**WHAT YOU WILL DO**
Find and copy each line of the data that includes "trường".

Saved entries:

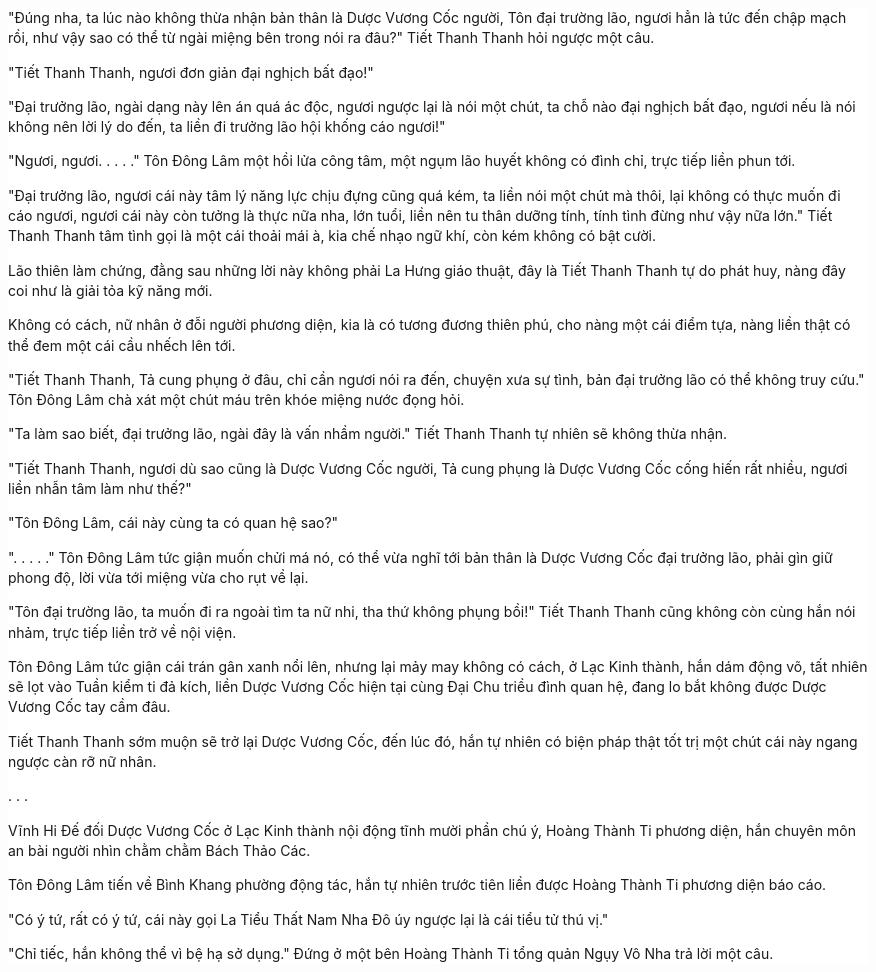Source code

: "Đúng nha, ta lúc nào không thừa nhận bản thân là Dược Vương Cốc người, Tôn đại trường lão, ngươi hẳn là tức đến chập mạch rồi, như vậy sao có thể từ ngài miệng bên trong nói ra đâu?" Tiết Thanh Thanh hỏi ngược một câu.

"Tiết Thanh Thanh, ngươi đơn giản đại nghịch bất đạo!"

"Đại trưởng lão, ngài dạng này lên án quá ác độc, ngươi ngược lại là nói một chút, ta chỗ nào đại nghịch bất đạo, ngươi nếu là nói không nên lời lý do đến, ta liền đi trưởng lão hội khống cáo ngươi!"

"Ngươi, ngươi. . . . ." Tôn Đông Lâm một hồi lửa công tâm, một ngụm lão huyết không có đình chỉ, trực tiếp liền phun tới.

"Đại trưởng lão, ngươi cái này tâm lý năng lực chịu đựng cũng quá kém, ta liền nói một chút mà thôi, lại không có thực muốn đi cáo ngươi, ngươi cái này còn tưởng là thực nữa nha, lớn tuổi, liền nên tu thân dưỡng tính, tính tình đừng như vậy nữa lớn." Tiết Thanh Thanh tâm tình gọi là một cái thoải mái à, kia chế nhạo ngữ khí, còn kém không có bật cười.

Lão thiên làm chứng, đằng sau những lời này không phải La Hưng giáo thuật, đây là Tiết Thanh Thanh tự do phát huy, nàng đây coi như là giải tỏa kỹ năng mới.

Không có cách, nữ nhân ở đỗi người phương diện, kia là có tương đương thiên phú, cho nàng một cái điểm tựa, nàng liền thật có thể đem một cái cầu nhếch lên tới.

"Tiết Thanh Thanh, Tả cung phụng ở đâu, chỉ cần ngươi nói ra đến, chuyện xưa sự tình, bản đại trưởng lão có thể không truy cứu." Tôn Đông Lâm chà xát một chút máu trên khóe miệng nước đọng hỏi.

"Ta làm sao biết, đại trưởng lão, ngài đây là vấn nhầm người." Tiết Thanh Thanh tự nhiên sẽ không thừa nhận.

"Tiết Thanh Thanh, ngươi dù sao cũng là Dược Vương Cốc người, Tả cung phụng là Dược Vương Cốc cống hiến rất nhiều, ngươi liền nhẫn tâm làm như thế?"

"Tôn Đông Lâm, cái này cùng ta có quan hệ sao?"

". . . . ." Tôn Đông Lâm tức giận muốn chửi má nó, có thể vừa nghĩ tới bản thân là Dược Vương Cốc đại trưởng lão, phải gìn giữ phong độ, lời vừa tới miệng vừa cho rụt về lại.

"Tôn đại trường lão, ta muốn đi ra ngoài tìm ta nữ nhi, tha thứ không phụng bồi!" Tiết Thanh Thanh cũng không còn cùng hắn nói nhảm, trực tiếp liền trở về nội viện.

Tôn Đông Lâm tức giận cái trán gân xanh nổi lên, nhưng lại mảy may không có cách, ở Lạc Kinh thành, hắn dám động võ, tất nhiên sẽ lọt vào Tuần kiểm ti đả kích, liền Dược Vương Cốc hiện tại cùng Đại Chu triều đình quan hệ, đang lo bắt không được Dược Vương Cốc tay cầm đâu.

Tiết Thanh Thanh sớm muộn sẽ trở lại Dược Vương Cốc, đến lúc đó, hắn tự nhiên có biện pháp thật tốt trị một chút cái này ngang ngược càn rỡ nữ nhân.

. . .

Vĩnh Hi Đế đối Dược Vương Cốc ở Lạc Kinh thành nội động tĩnh mười phần chú ý, Hoàng Thành Ti phương diện, hắn chuyên môn an bài người nhìn chằm chằm Bách Thảo Các.

Tôn Đông Lâm tiến về Bình Khang phường động tác, hắn tự nhiên trước tiên liền được Hoàng Thành Ti phương diện báo cáo.

"Có ý tứ, rất có ý tứ, cái này gọi La Tiểu Thất Nam Nha Đô úy ngược lại là cái tiểu tử thú vị."

"Chỉ tiếc, hắn không thể vì bệ hạ sở dụng." Đứng ở một bên Hoàng Thành Ti tổng quản Ngụy Vô Nha trả lời một câu.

**ANSWER AREA**
: "Đúng nha, ta lúc nào không thừa nhận bản thân là Dược Vương Cốc người, Tôn đại trường lão, ngươi hẳn là tức đến chập mạch rồi, như vậy sao có thể từ ngài miệng bên trong nói ra đâu?" Tiết Thanh Thanh hỏi ngược một câu.
"Tôn đại trường lão, ta muốn đi ra ngoài tìm ta nữ nhi, tha thứ không phụng bồi!" Tiết Thanh Thanh cũng không còn cùng hắn nói nhảm, trực tiếp liền trở về nội viện.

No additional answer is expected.